| EXERCISE |
Switch "Social media" to "Social networks" in the records and write all the lines out again, with nothing else changed.

Saved entries

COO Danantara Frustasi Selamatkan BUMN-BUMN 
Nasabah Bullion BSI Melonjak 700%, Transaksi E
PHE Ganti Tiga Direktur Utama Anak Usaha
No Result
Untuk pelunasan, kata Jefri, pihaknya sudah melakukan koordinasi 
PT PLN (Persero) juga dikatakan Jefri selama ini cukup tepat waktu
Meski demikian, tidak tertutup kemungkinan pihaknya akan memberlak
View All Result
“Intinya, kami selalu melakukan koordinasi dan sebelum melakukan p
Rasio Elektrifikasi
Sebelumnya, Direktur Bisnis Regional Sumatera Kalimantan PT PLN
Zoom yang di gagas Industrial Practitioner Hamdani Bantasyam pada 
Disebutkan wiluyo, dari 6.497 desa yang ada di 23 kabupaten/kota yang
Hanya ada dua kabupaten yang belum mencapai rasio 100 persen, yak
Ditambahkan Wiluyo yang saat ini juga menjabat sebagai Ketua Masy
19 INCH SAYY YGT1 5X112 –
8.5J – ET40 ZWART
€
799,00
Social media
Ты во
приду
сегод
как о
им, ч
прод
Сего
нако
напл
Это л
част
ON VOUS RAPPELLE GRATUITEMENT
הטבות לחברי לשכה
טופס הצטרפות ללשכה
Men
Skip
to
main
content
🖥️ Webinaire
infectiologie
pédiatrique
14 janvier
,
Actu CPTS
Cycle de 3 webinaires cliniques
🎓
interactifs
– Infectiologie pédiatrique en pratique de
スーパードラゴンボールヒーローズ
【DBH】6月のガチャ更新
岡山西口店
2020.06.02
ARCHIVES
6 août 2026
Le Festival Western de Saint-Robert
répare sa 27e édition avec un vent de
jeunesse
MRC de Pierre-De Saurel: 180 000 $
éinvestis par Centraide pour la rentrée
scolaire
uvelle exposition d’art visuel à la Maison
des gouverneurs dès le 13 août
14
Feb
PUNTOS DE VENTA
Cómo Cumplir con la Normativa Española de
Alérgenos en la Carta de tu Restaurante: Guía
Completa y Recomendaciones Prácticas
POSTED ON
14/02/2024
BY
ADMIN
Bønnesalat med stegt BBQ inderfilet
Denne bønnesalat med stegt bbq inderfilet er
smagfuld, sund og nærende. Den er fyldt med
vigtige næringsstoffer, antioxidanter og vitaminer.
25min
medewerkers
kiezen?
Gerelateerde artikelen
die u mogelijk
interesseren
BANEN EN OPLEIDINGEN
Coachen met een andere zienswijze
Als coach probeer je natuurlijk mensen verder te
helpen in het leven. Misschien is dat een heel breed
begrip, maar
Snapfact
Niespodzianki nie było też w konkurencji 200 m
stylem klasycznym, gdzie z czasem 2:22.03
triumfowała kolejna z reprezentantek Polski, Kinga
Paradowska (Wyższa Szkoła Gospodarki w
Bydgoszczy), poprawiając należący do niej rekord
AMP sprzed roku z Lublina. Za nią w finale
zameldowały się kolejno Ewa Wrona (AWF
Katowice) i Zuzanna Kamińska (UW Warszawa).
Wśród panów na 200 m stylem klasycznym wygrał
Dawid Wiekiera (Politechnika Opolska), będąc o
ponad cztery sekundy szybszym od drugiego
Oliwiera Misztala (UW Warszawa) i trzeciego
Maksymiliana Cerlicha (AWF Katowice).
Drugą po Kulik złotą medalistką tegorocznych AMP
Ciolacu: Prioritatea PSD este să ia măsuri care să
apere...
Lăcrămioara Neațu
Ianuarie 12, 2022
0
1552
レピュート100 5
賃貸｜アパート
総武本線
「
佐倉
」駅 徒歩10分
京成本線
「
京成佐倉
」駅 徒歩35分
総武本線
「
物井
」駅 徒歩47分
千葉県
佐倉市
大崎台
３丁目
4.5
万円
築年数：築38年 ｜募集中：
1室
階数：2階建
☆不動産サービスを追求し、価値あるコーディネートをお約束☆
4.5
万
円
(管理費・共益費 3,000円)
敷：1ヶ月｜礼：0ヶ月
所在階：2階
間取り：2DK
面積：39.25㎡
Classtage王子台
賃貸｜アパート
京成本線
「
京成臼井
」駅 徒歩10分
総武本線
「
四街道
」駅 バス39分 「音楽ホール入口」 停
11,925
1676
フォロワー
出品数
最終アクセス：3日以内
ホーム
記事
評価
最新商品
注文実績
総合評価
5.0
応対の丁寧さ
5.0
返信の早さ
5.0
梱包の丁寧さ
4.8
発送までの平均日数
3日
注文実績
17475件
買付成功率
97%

| RESPONSE AREA |
COO Danantara Frustasi Selamatkan BUMN-BUMN 
Nasabah Bullion BSI Melonjak 700%, Transaksi E
PHE Ganti Tiga Direktur Utama Anak Usaha
No Result
Untuk pelunasan, kata Jefri, pihaknya sudah melakukan koordinasi 
PT PLN (Persero) juga dikatakan Jefri selama ini cukup tepat waktu
Meski demikian, tidak tertutup kemungkinan pihaknya akan memberlak
View All Result
“Intinya, kami selalu melakukan koordinasi dan sebelum melakukan p
Rasio Elektrifikasi
Sebelumnya, Direktur Bisnis Regional Sumatera Kalimantan PT PLN
Zoom yang di gagas Industrial Practitioner Hamdani Bantasyam pada 
Disebutkan wiluyo, dari 6.497 desa yang ada di 23 kabupaten/kota yang
Hanya ada dua kabupaten yang belum mencapai rasio 100 persen, yak
Ditambahkan Wiluyo yang saat ini juga menjabat sebagai Ketua Masy
19 INCH SAYY YGT1 5X112 –
8.5J – ET40 ZWART
€
799,00
Social networks
Ты во
приду
сегод
как о
им, ч
прод
Сего
нако
напл
Это л
част
ON VOUS RAPPELLE GRATUITEMENT
הטבות לחברי לשכה
טופס הצטרפות ללשכה
Men
Skip
to
main
content
🖥️ Webinaire
infectiologie
pédiatrique
14 janvier
,
Actu CPTS
Cycle de 3 webinaires cliniques
🎓
interactifs
– Infectiologie pédiatrique en pratique de
スーパードラゴンボールヒーローズ
【DBH】6月のガチャ更新
岡山西口店
2020.06.02
ARCHIVES
6 août 2026
Le Festival Western de Saint-Robert
répare sa 27e édition avec un vent de
jeunesse
MRC de Pierre-De Saurel: 180 000 $
éinvestis par Centraide pour la rentrée
scolaire
uvelle exposition d’art visuel à la Maison
des gouverneurs dès le 13 août
14
Feb
PUNTOS DE VENTA
Cómo Cumplir con la Normativa Española de
Alérgenos en la Carta de tu Restaurante: Guía
Completa y Recomendaciones Prácticas
POSTED ON
14/02/2024
BY
ADMIN
Bønnesalat med stegt BBQ inderfilet
Denne bønnesalat med stegt bbq inderfilet er
smagfuld, sund og nærende. Den er fyldt med
vigtige næringsstoffer, antioxidanter og vitaminer.
25min
medewerkers
kiezen?
Gerelateerde artikelen
die u mogelijk
interesseren
BANEN EN OPLEIDINGEN
Coachen met een andere zienswijze
Als coach probeer je natuurlijk mensen verder te
helpen in het leven. Misschien is dat een heel breed
begrip, maar
Snapfact
Niespodzianki nie było też w konkurencji 200 m
stylem klasycznym, gdzie z czasem 2:22.03
triumfowała kolejna z reprezentantek Polski, Kinga
Paradowska (Wyższa Szkoła Gospodarki w
Bydgoszczy), poprawiając należący do niej rekord
AMP sprzed roku z Lublina. Za nią w finale
zameldowały się kolejno Ewa Wrona (AWF
Katowice) i Zuzanna Kamińska (UW Warszawa).
Wśród panów na 200 m stylem klasycznym wygrał
Dawid Wiekiera (Politechnika Opolska), będąc o
ponad cztery sekundy szybszym od drugiego
Oliwiera Misztala (UW Warszawa) i trzeciego
Maksymiliana Cerlicha (AWF Katowice).
Drugą po Kulik złotą medalistką tegorocznych AMP
Ciolacu: Prioritatea PSD este să ia măsuri care să
apere...
Lăcrămioara Neațu
Ianuarie 12, 2022
0
1552
レピュート100 5
賃貸｜アパート
総武本線
「
佐倉
」駅 徒歩10分
京成本線
「
京成佐倉
」駅 徒歩35分
総武本線
「
物井
」駅 徒歩47分
千葉県
佐倉市
大崎台
３丁目
4.5
万円
築年数：築38年 ｜募集中：
1室
階数：2階建
☆不動産サービスを追求し、価値あるコーディネートをお約束☆
4.5
万
円
(管理費・共益費 3,000円)
敷：1ヶ月｜礼：0ヶ月
所在階：2階
間取り：2DK
面積：39.25㎡
Classtage王子台
賃貸｜アパート
京成本線
「
京成臼井
」駅 徒歩10分
総武本線
「
四街道
」駅 バス39分 「音楽ホール入口」 停
11,925
1676
フォロワー
出品数
最終アクセス：3日以内
ホーム
記事
評価
最新商品
注文実績
総合評価
5.0
応対の丁寧さ
5.0
返信の早さ
5.0
梱包の丁寧さ
4.8
発送までの平均日数
3日
注文実績
17475件
買付成功率
97%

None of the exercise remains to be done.